Monday, July 22, 2013

Consequences for Michigan Auto Accident Victims

Hard Times for Auto Accident Injury Victims, Policy Holders in Great Lakes State


Some Michigan legislators and insurance insiders are proposing a cap on insurance payouts for auto accident injuries in a desperate bid to tamp down costs for auto insurance policies in the state.
A Michigan Radio post in May characterizes the proposal as a plan endorsed by Michigan’s Governor, Rick Snyder. Legislators are hoping to bring down policy premiums with this payout limit that caps an auto accident injury payout at $1 million.

Other lawmakers have other ideas. This article in the Insurance Journal points out that the new limit on injury payouts is largely a Republican plan, and that Democrat lawmakers want to take other approaches involving the scrutiny of the processes that insurance companies use to set premiums.
According to the Insurance Journal, Detroit’s Democratic State House Caucus has unveiled a proposal to limit how insurance companies use personal information, including credit history and occupation or educational status, to set premium amounts. The plan also takes a page from the Affordable Care Act in mandating that 80% of premiums be spent on payouts.

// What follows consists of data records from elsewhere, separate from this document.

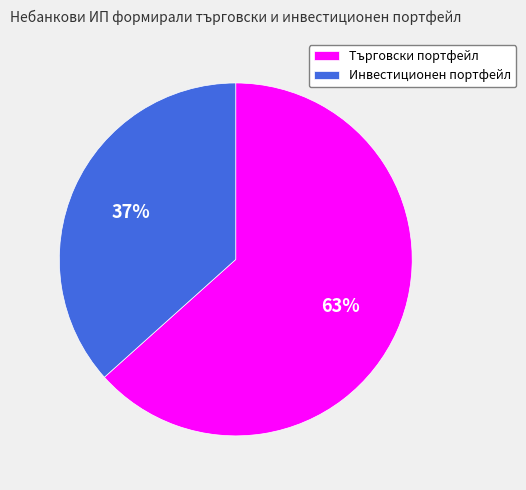

How many segments does this pie chart have?

2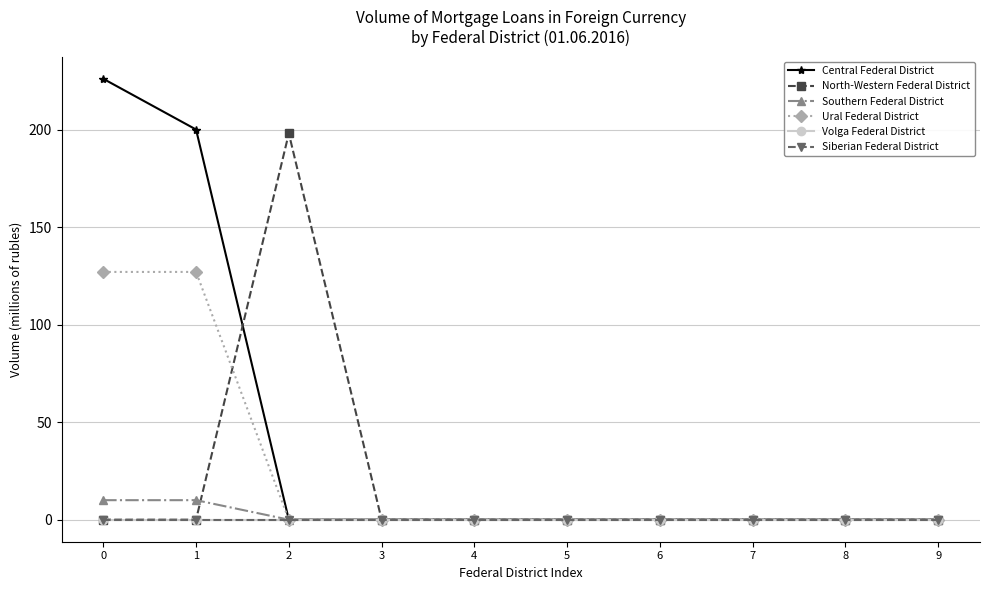

Which series has the largest total across all categories?

Central Federal District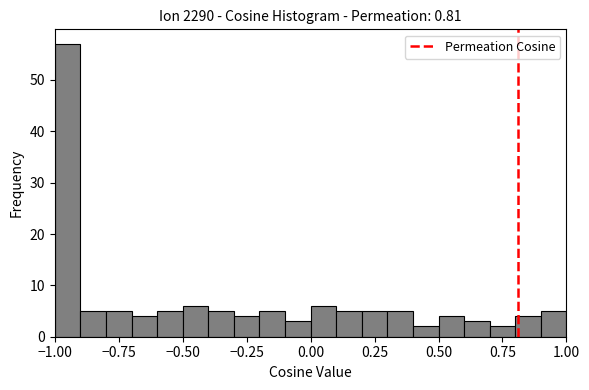

Around what value on the x-axis is the tallest bar? Give the approximate position of its centre, as read against the axis.

-0.95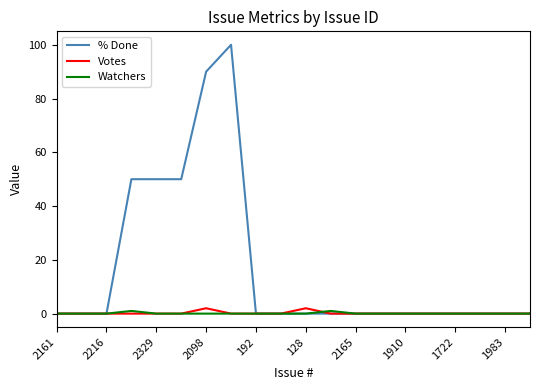

True or false: % Done has more than 0 interior local peaks.

True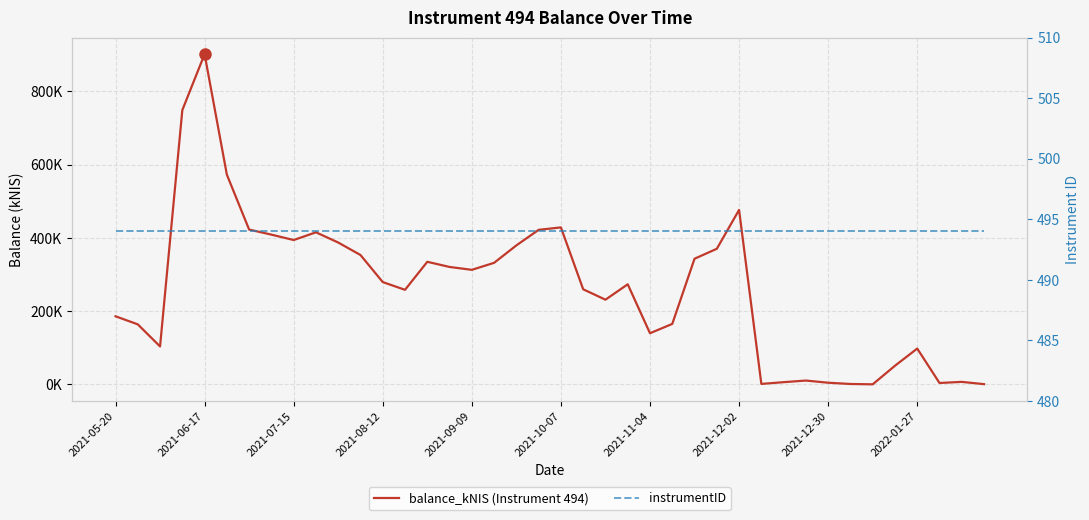

Rank the series by their maximum value, from lowest to highest.

instrumentID, balance_kNIS (Instrument 494)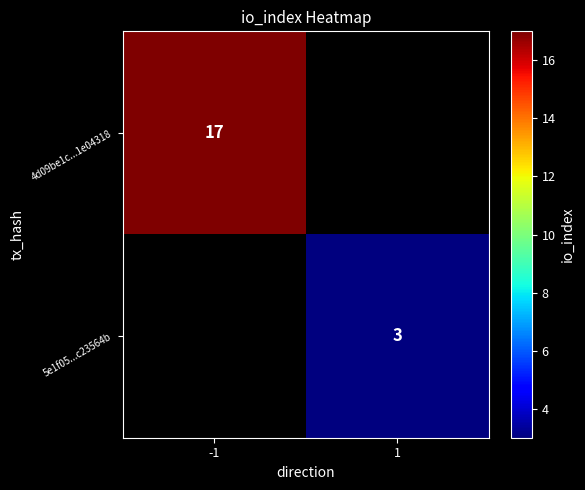

Is it true that 4d09be1c...1e04318 equals 24 at -1?

False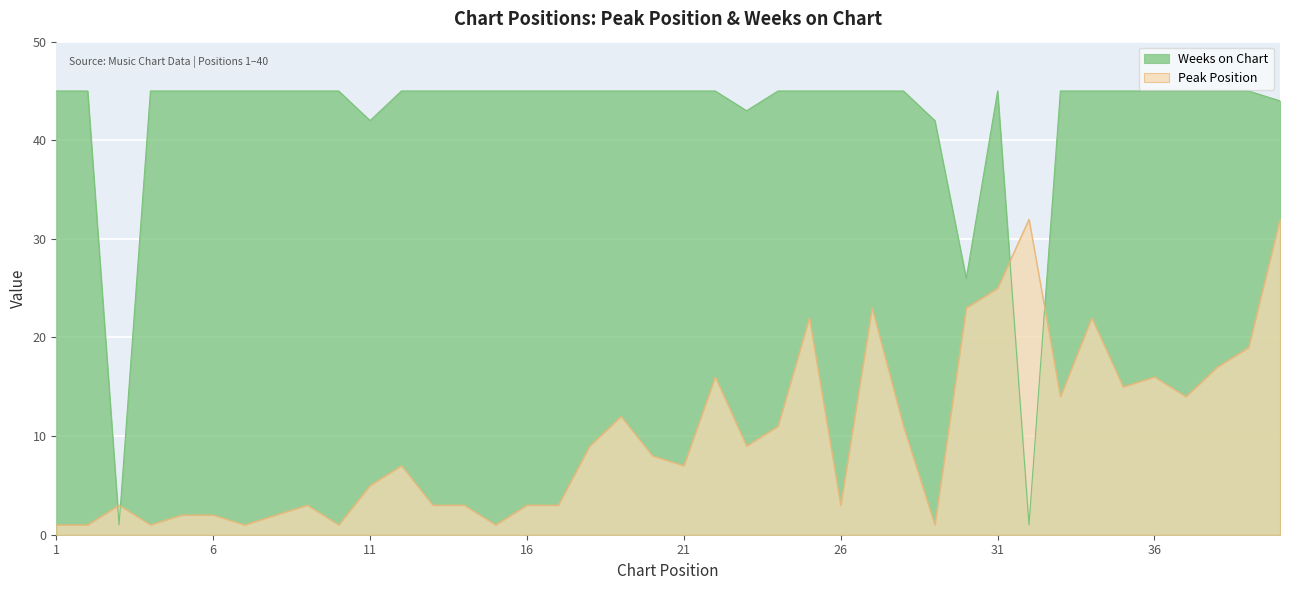

Which series ends up on top after the final intersection of Weeks on Chart and Peak Position?

Weeks on Chart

There’s no doubt that Michigan residents pay some of the highest premiums in the country. Reports from Bankrate show Detroit residents paying up to around $5000 per year just to keep vehicles legally on the road.

Some state legislators believe that more transparency from the insurance companies could help solve the problem. The Michigan Radio coverage quotes Thomas Stallworth, chairman of the Democratic caucus, claiming that an industry board called the Michigan Catastrophic Claims Coalition or MCCA “sits on $14 billion of our money but refuses to open their books.”

All of these proposals are characterized as “auto no-fault reform.” Michigan is one of several states with a no-fault auto insurance policy that requires a driver’s insurance company to pay out for injuries regardless of fault in an accident. Some critics of no-fault systems see them as adding costs to an already complicated and expensive insurance product, requiring an extensive system of multi-party claims adjusting, dedicated medical and legal services, and third-party efforts like auto accident telemarketing just to keep claims fair and working their way through an often clogged documentation system.

Consequences for Michigan Auto Accident Victims


While today’s no-fault system may cause Michigan policy holders to pay high rates for auto insurance, the above mentioned claims cap could hurt auto accident victims. Many of those who have been injured in an accident won’t really know about limitations to their payouts until they talk to either front-line staffers like auto accident telemarketing professionals, or others higher up in the legal and medical fields who will provide professional consultation and care. Doctors, lawyers or third party companies are often the vehicles of advocacy for explaining how to get the compensation auto accident victims deserve, and how to work around any effective or pending state laws that seek to constrain this important financial compensation.